You need to use logarithmic identities, such that:
`log a = log b => a = b`
Reasoning by analogy, yields:
`log(2x - 5) = log(x^2 + 3) => 2x - 5 = x^2 + 3`
`x^2 + 3 - 2x + 5 = 0 => x^2 - 2x + 8 = 0`
Completing the square `x^2 - 2x` yields:
`(x^2 - 2x + 1) - 1 + 8 = 0 => (x -1)^2 = -7`
`x - 1 = +-sqrt(-7) !in R`
Hence, evaluating the solutions to the given equation yields that there are not any.
To verify if the roots of the equation are real numbers, we'll have to compute the roots. Before solving the equation, we'll impose the constraints of existence of logarithms.

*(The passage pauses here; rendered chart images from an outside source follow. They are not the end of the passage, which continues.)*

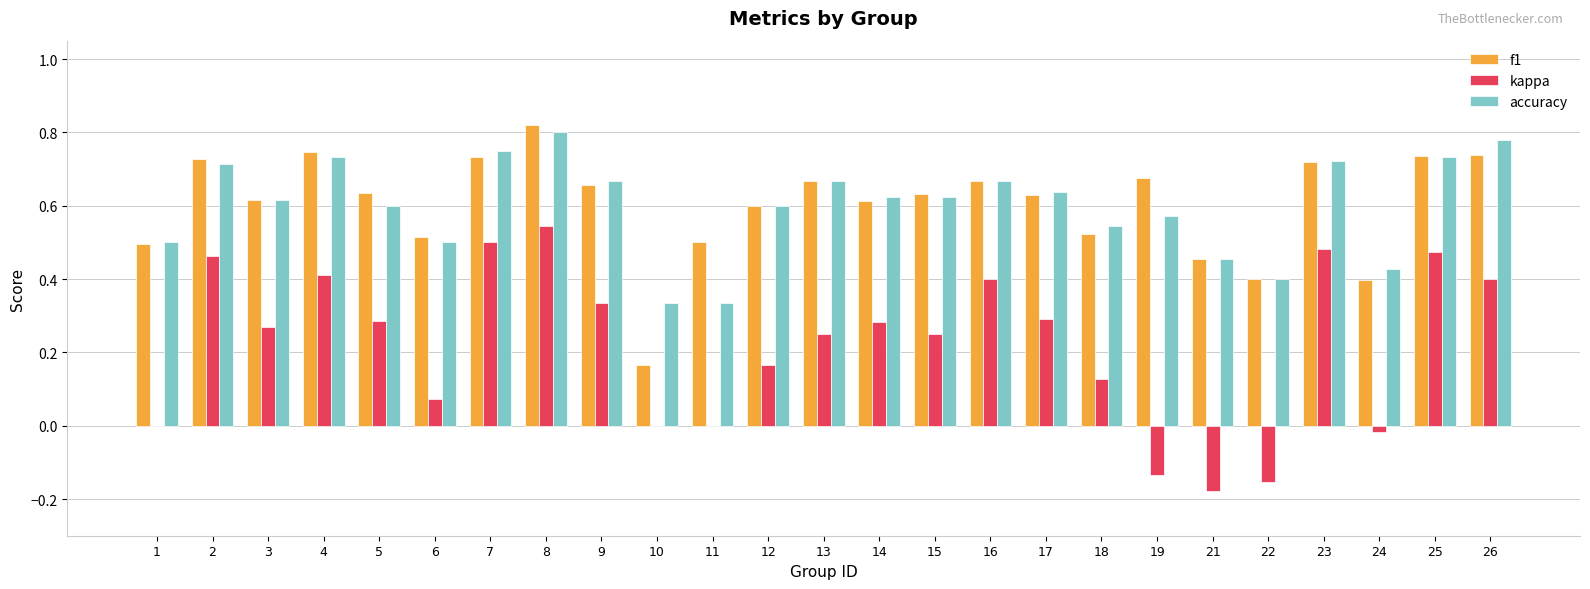

What is the total value across all series at 5?

1.5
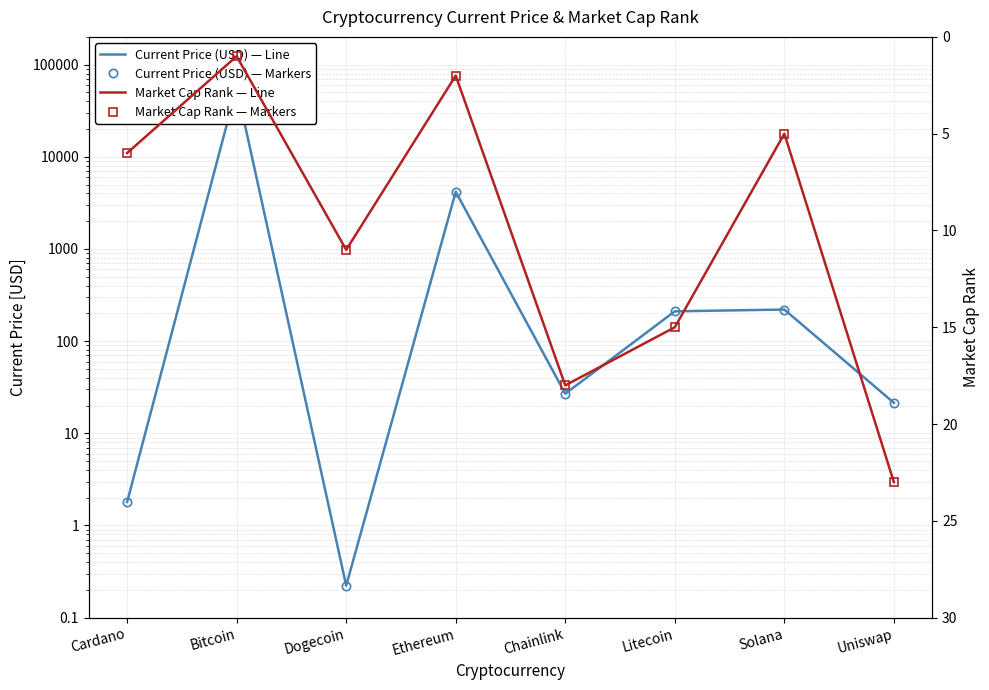

Count the number of categories in the chart.

8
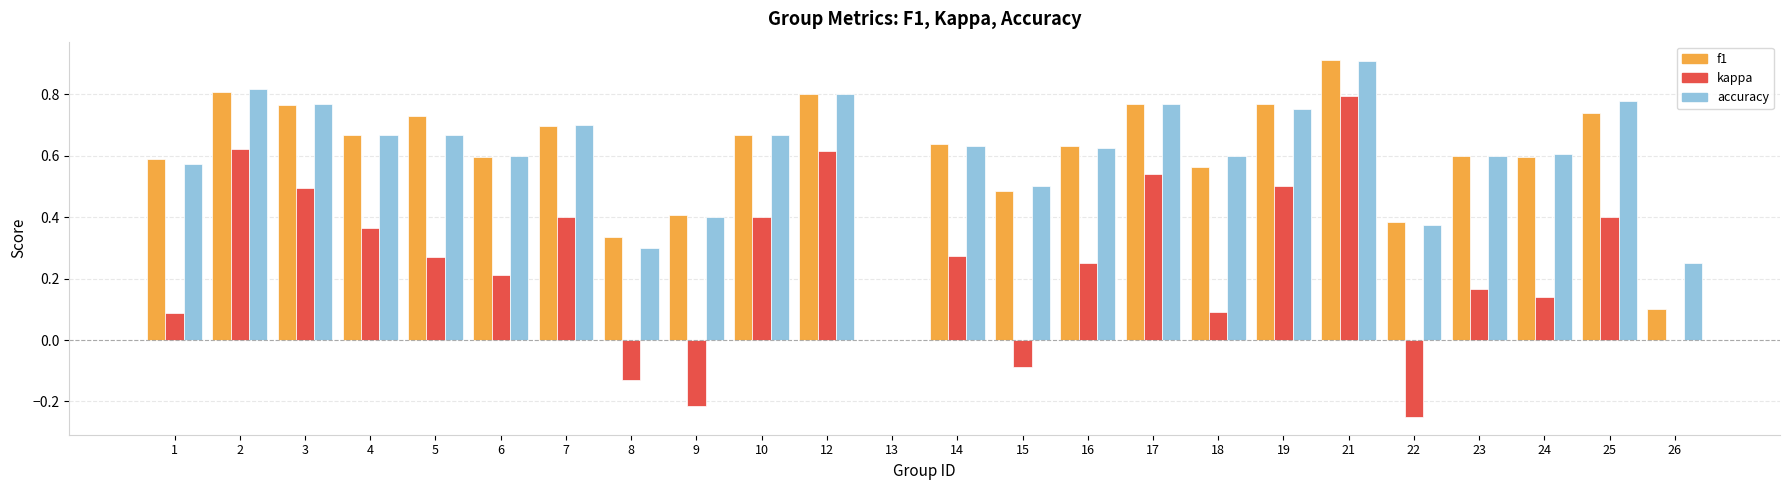

What is the sum of all kappa values?

5.9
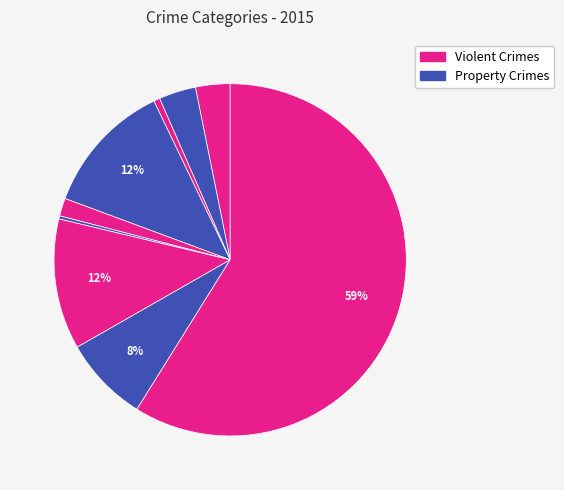

Count the number of slices in the pie.

9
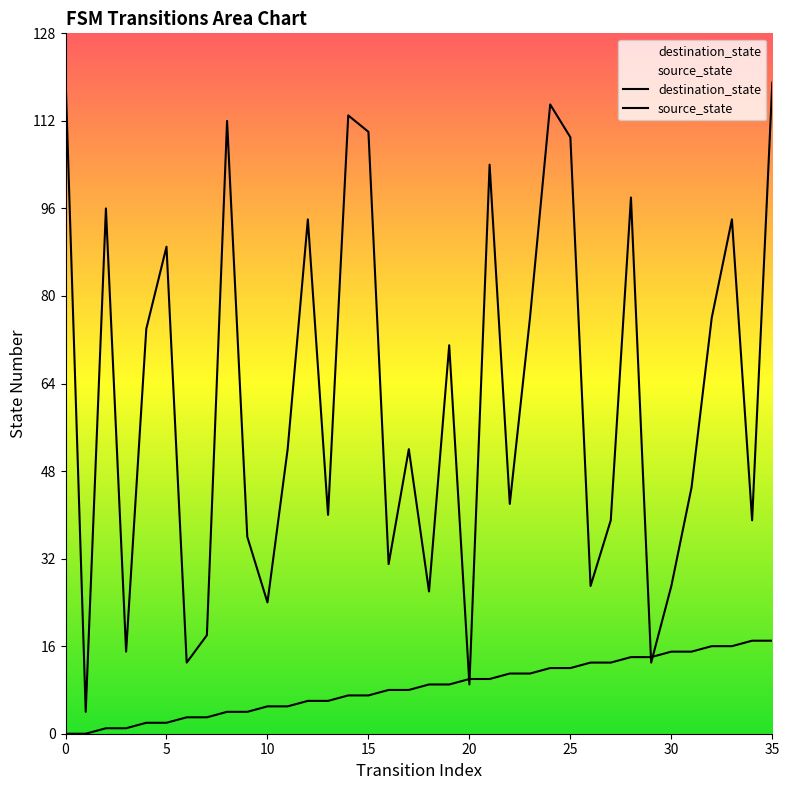

True or false: destination_state and source_state cross at least once.

True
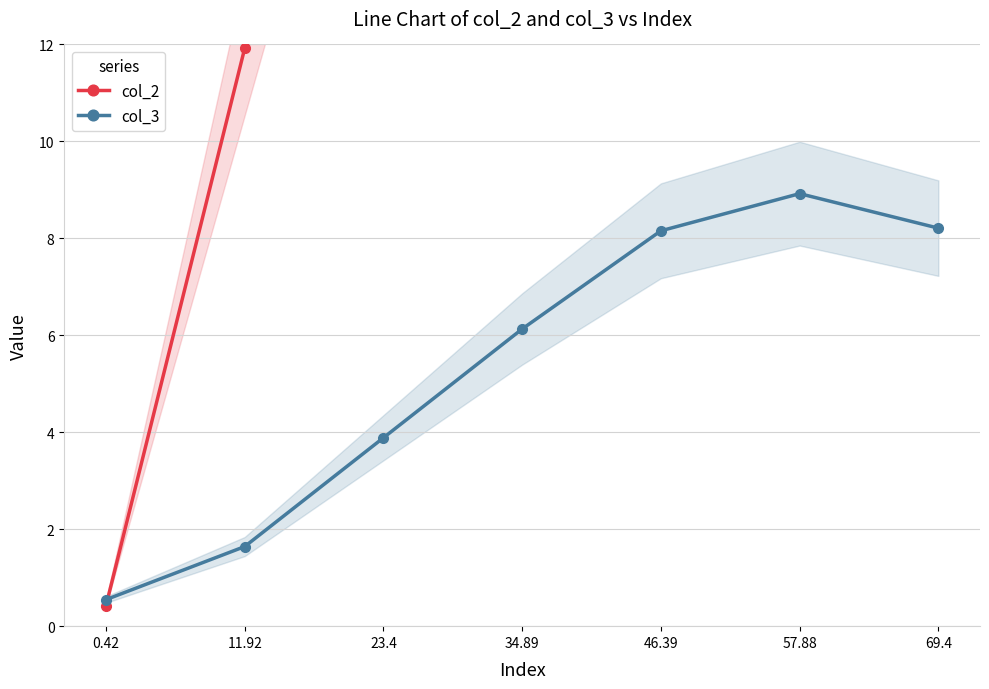

Is it true that col_2 equals 22.5 at 34.89?

False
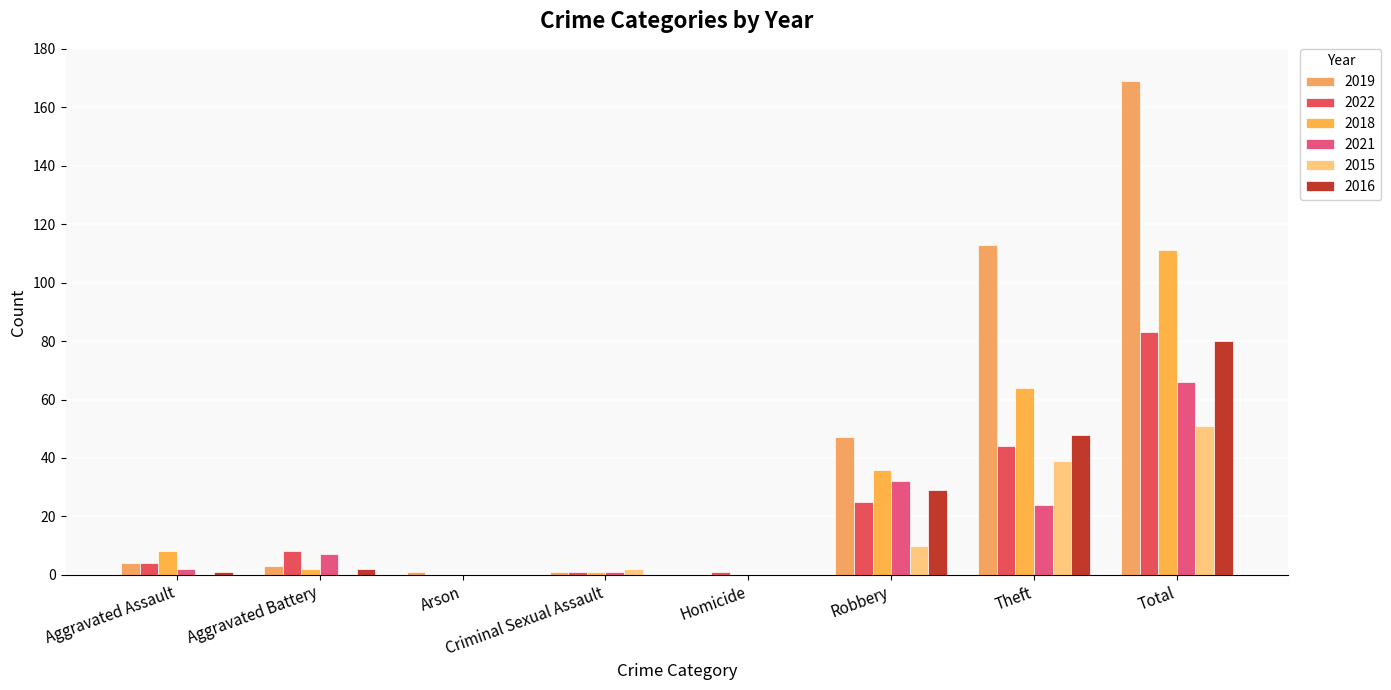

What is the difference between the maximum and minimum values in the 2018 series?

111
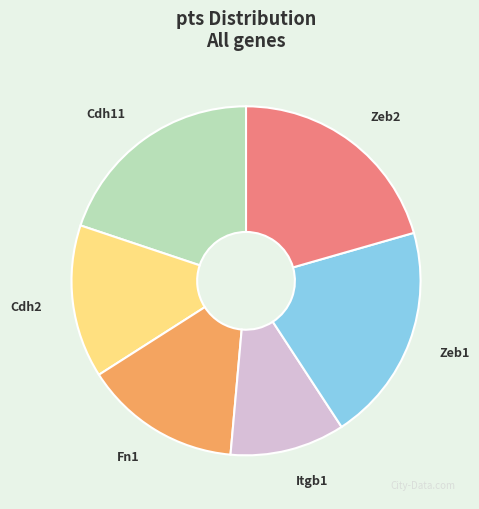

Is Fn1 the majority of the pie?

No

Since x^2+3 is positive for any value of x, we'll set the only constraint for the given equation:
2x - 5>0
log (2x-5) = log (x^2+3)
Since the bases are matching, we'll use the one to one property:
2x - 5 = x^2 + 3
We'll move all terms to one side:
x^2 + 3 - 2x + 5 = 0
We'll combine like terms:
x^2 - 2x + 8 = 0
We'll apply the quadratic formula:
x1 = [-b+sqrt(b^2 - 4ac)]/2a
x1 = [2+sqrt(4 - 32)]/2
Since sqrt (-28) is not a real value, the equation has no real solutions.